▸ INSTRUCTIONS FOR THE TASK
Without including any pictures, write out all the entries exactly.

★ ★ ★ ★

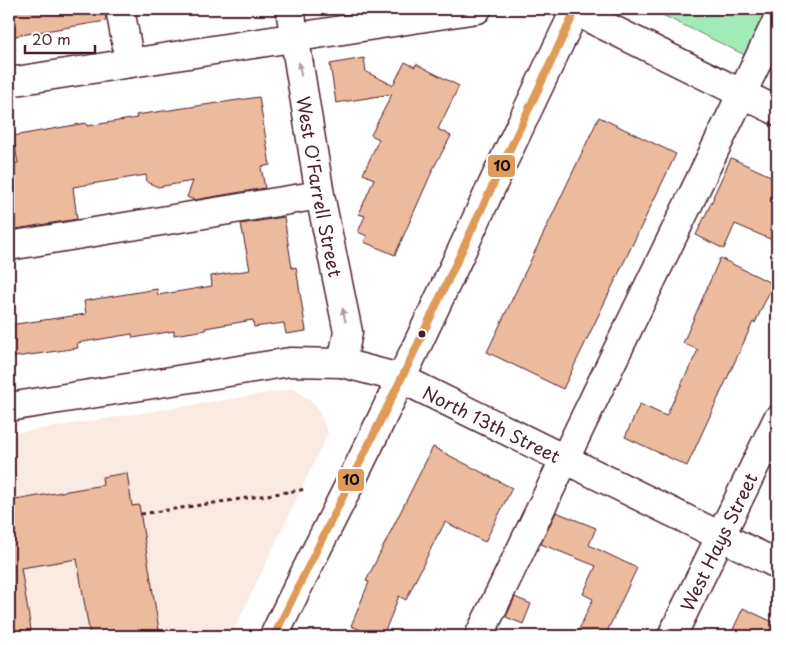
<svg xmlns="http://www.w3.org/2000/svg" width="786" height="645" font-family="'Playpen Sans',sans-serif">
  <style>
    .built { fill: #f9eae2 }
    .green { fill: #a2eab8; stroke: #768472 }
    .building { fill: #ecba9d; stroke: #4a1f2b }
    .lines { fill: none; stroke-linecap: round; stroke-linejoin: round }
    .minor-casing { stroke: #4a1f2b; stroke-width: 31 }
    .path { stroke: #4a1f2b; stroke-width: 3; stroke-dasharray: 4 4; stroke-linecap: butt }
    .minor { stroke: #fff; stroke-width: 28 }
    .bus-1-casing { stroke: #fff; stroke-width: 11 }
    .bus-1 { stroke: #e09a59; stroke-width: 8 }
    .oneway { fill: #ae9aa0 }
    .bus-dot { fill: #4a1f2b; stroke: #fff; stroke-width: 2 }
    .labels { text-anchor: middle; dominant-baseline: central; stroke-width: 4; stroke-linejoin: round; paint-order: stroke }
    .street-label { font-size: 18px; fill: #4a1f2b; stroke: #fff }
    .line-badge { stroke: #fff; stroke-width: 2 }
    .pale-badge-label { font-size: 14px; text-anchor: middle; font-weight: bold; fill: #111 }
  </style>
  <rect width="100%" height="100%" fill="#fff"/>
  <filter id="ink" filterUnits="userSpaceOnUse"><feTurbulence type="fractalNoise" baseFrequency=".02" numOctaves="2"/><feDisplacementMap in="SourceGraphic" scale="10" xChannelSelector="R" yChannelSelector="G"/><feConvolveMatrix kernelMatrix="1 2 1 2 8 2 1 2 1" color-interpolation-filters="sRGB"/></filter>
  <g filter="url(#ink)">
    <path class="built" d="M294,389l22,16 12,28 -97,203h-222v-202z"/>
    <path class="green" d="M650,9h120l-23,47z"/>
    <g class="building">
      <path d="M9,9h96l1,12 -97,16z"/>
      <path d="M364,58l2,14 27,13 12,-23 10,5 1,-3 43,22 -21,43 13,7 -17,31 -39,88 -31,-13 3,-6 -9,-4 7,-16 -6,-2 15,-35 -11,-5 16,-35 -8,-4 21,-41 -56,9 -6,-39z"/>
      <path d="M259,97l11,68 -9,2 4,21 -71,12 -7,-3 6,-16 -35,6 -11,-5 -1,-7 -73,12 4,32 -68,11v-66l9,-1 -5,-27 73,-13 1,3 50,-8 -1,-3z"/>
      <path d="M599,117l77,37 -113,235 -76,-37z"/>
      <path d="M731,158l46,21v63l-42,-18 -11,25 -28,-14 18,-38h-1z"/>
      <path d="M284,217l8,51 4,-1 10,64 -20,3 -2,-11 -30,4 -1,-7 -48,8 1,2 -32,5v-4l-41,7 -1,-4 -55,9 1,5 -69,10v-33l77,-11 -2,-13 73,-12 1,6 54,-9 -1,-10 39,-6 -9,-46z"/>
      <path d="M720,258l53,26 -18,39 -2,-1 -66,144 -62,-29 15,-33 26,12 32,-66 -15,-7z"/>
      <path d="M433,447l79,41 -27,54 -40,-20 -6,12h-1l-32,66 -7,-4 -16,40h-7l-25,-10 18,-44 -3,-1z"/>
      <path d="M127,473l5,33 7,-1 20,125 -25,5v1h-44l-13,-77 -56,9 11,68h-23v-135l94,-16 -1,-8z"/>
      <path d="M556,512l40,16 -7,17 48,23 -32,68h-29l17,-37 -10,-5 13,-28 -55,-22z"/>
      <path d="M515,597l16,7 -8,20 -17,-7z"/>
      <path d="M743,608l34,16v12h-47z"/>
    </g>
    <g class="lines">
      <g class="minor-casing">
        <g id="minor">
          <path d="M120,9l10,54"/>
          <path id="s1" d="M290,9l30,186 28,137 -6,31"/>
          <path d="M571,9l206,102"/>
          <path d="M9,82l468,-73"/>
          <path d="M9,246l311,-51"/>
          <path id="s2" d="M9,407l281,-45 52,1 58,15 377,186"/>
          <path d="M274,636c35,-74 74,-146 109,-220 66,-135 127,-272 193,-407"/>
          <path d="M479,636l298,-615"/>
          <path id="s3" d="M672,636l105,-216"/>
        </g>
      </g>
      <path class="path" d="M141,514l166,-25"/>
      <use href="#minor" class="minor"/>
      <g class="bus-1-casing">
        <path id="bus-1" d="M274,636l134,-271 168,-356"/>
      </g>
      <use href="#bus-1" class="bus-1"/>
    </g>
    <defs><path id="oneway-solid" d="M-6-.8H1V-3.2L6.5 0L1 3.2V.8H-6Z" transform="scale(1.25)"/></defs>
    <g class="oneway">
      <use href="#oneway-solid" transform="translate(300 69) rotate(-99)"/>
      <use href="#oneway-solid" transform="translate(344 315) rotate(-102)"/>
    </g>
  </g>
  <circle class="bus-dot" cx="422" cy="334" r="4.5"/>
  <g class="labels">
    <g class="street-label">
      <text stroke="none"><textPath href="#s1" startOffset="180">West O'Farrell Street</textPath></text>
      <text stroke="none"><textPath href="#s2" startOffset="499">North 13th Street</textPath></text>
      <text stroke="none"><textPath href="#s3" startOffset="105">West Hays Street</textPath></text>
    </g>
  </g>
  <g class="line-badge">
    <rect x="487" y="154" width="29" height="24" rx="5" fill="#e09a59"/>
    <rect x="337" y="468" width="28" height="24" rx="5" fill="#e09a59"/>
  </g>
  <g class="pale-badge-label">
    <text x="502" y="171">10</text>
    <text x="351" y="485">10</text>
  </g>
  <rect width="786" height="645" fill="none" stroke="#fff" stroke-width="30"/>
  <rect x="15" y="15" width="756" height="615" fill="none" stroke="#4a1f2b" stroke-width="2" filter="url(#ink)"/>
  <path d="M25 45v8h70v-8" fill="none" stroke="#4a1f2b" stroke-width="2.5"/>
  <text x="32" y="45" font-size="15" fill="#4a1f2b" stroke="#ffffff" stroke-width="4" paint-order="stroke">20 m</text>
</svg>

★ ★ ★ ★

▸ ANSWER TO THE EXERCISE
<svg xmlns="http://www.w3.org/2000/svg" width="786" height="645" font-family="'Playpen Sans',sans-serif">
  <style>
    .built { fill: #f9eae2 }
    .green { fill: #a2eab8; stroke: #768472 }
    .building { fill: #ecba9d; stroke: #4a1f2b }
    .lines { fill: none; stroke-linecap: round; stroke-linejoin: round }
    .minor-casing { stroke: #4a1f2b; stroke-width: 31 }
    .path { stroke: #4a1f2b; stroke-width: 3; stroke-dasharray: 4 4; stroke-linecap: butt }
    .minor { stroke: #fff; stroke-width: 28 }
    .bus-1-casing { stroke: #fff; stroke-width: 11 }
    .bus-1 { stroke: #e09a59; stroke-width: 8 }
    .oneway { fill: #ae9aa0 }
    .bus-dot { fill: #4a1f2b; stroke: #fff; stroke-width: 2 }
    .labels { text-anchor: middle; dominant-baseline: central; stroke-width: 4; stroke-linejoin: round; paint-order: stroke }
    .street-label { font-size: 18px; fill: #4a1f2b; stroke: #fff }
    .line-badge { stroke: #fff; stroke-width: 2 }
    .pale-badge-label { font-size: 14px; text-anchor: middle; font-weight: bold; fill: #111 }
  </style>
  <rect width="100%" height="100%" fill="#fff"/>
  <filter id="ink" filterUnits="userSpaceOnUse"><feTurbulence type="fractalNoise" baseFrequency=".02" numOctaves="2"/><feDisplacementMap in="SourceGraphic" scale="10" xChannelSelector="R" yChannelSelector="G"/><feConvolveMatrix kernelMatrix="1 2 1 2 8 2 1 2 1" color-interpolation-filters="sRGB"/></filter>
  <g filter="url(#ink)">
    <path class="built" d="M294,389l22,16 12,28 -97,203h-222v-202z"/>
    <path class="green" d="M650,9h120l-23,47z"/>
    <g class="building">
      <path d="M9,9h96l1,12 -97,16z"/>
      <path d="M364,58l2,14 27,13 12,-23 10,5 1,-3 43,22 -21,43 13,7 -17,31 -39,88 -31,-13 3,-6 -9,-4 7,-16 -6,-2 15,-35 -11,-5 16,-35 -8,-4 21,-41 -56,9 -6,-39z"/>
      <path d="M259,97l11,68 -9,2 4,21 -71,12 -7,-3 6,-16 -35,6 -11,-5 -1,-7 -73,12 4,32 -68,11v-66l9,-1 -5,-27 73,-13 1,3 50,-8 -1,-3z"/>
      <path d="M599,117l77,37 -113,235 -76,-37z"/>
      <path d="M731,158l46,21v63l-42,-18 -11,25 -28,-14 18,-38h-1z"/>
      <path d="M284,217l8,51 4,-1 10,64 -20,3 -2,-11 -30,4 -1,-7 -48,8 1,2 -32,5v-4l-41,7 -1,-4 -55,9 1,5 -69,10v-33l77,-11 -2,-13 73,-12 1,6 54,-9 -1,-10 39,-6 -9,-46z"/>
      <path d="M720,258l53,26 -18,39 -2,-1 -66,144 -62,-29 15,-33 26,12 32,-66 -15,-7z"/>
      <path d="M433,447l79,41 -27,54 -40,-20 -6,12h-1l-32,66 -7,-4 -16,40h-7l-25,-10 18,-44 -3,-1z"/>
      <path d="M127,473l5,33 7,-1 20,125 -25,5v1h-44l-13,-77 -56,9 11,68h-23v-135l94,-16 -1,-8z"/>
      <path d="M556,512l40,16 -7,17 48,23 -32,68h-29l17,-37 -10,-5 13,-28 -55,-22z"/>
      <path d="M515,597l16,7 -8,20 -17,-7z"/>
      <path d="M743,608l34,16v12h-47z"/>
    </g>
    <g class="lines">
      <g class="minor-casing">
        <g id="minor">
          <path d="M120,9l10,54"/>
          <path id="s1" d="M290,9l30,186 28,137 -6,31"/>
          <path d="M571,9l206,102"/>
          <path d="M9,82l468,-73"/>
          <path d="M9,246l311,-51"/>
          <path id="s2" d="M9,407l281,-45 52,1 58,15 377,186"/>
          <path d="M274,636c35,-74 74,-146 109,-220 66,-135 127,-272 193,-407"/>
          <path d="M479,636l298,-615"/>
          <path id="s3" d="M672,636l105,-216"/>
        </g>
      </g>
      <path class="path" d="M141,514l166,-25"/>
      <use href="#minor" class="minor"/>
      <g class="bus-1-casing">
        <path id="bus-1" d="M274,636l134,-271 168,-356"/>
      </g>
      <use href="#bus-1" class="bus-1"/>
    </g>
    <defs><path id="oneway-solid" d="M-6-.8H1V-3.2L6.5 0L1 3.2V.8H-6Z" transform="scale(1.25)"/></defs>
    <g class="oneway">
      <use href="#oneway-solid" transform="translate(300 69) rotate(-99)"/>
      <use href="#oneway-solid" transform="translate(344 315) rotate(-102)"/>
    </g>
  </g>
  <circle class="bus-dot" cx="422" cy="334" r="4.5"/>
  <g class="labels">
    <g class="street-label">
      <text stroke="none"><textPath href="#s1" startOffset="180">West O'Farrell Street</textPath></text>
      <text stroke="none"><textPath href="#s2" startOffset="499">North 13th Street</textPath></text>
      <text stroke="none"><textPath href="#s3" startOffset="105">West Hays Street</textPath></text>
    </g>
  </g>
  <g class="line-badge">
    <rect x="487" y="154" width="29" height="24" rx="5" fill="#e09a59"/>
    <rect x="337" y="468" width="28" height="24" rx="5" fill="#e09a59"/>
  </g>
  <g class="pale-badge-label">
    <text x="502" y="171">10</text>
    <text x="351" y="485">10</text>
  </g>
  <rect width="786" height="645" fill="none" stroke="#fff" stroke-width="30"/>
  <rect x="15" y="15" width="756" height="615" fill="none" stroke="#4a1f2b" stroke-width="2" filter="url(#ink)"/>
  <path d="M25 45v8h70v-8" fill="none" stroke="#4a1f2b" stroke-width="2.5"/>
  <text x="32" y="45" font-size="15" fill="#4a1f2b" stroke="#ffffff" stroke-width="4" paint-order="stroke">20 m</text>
</svg>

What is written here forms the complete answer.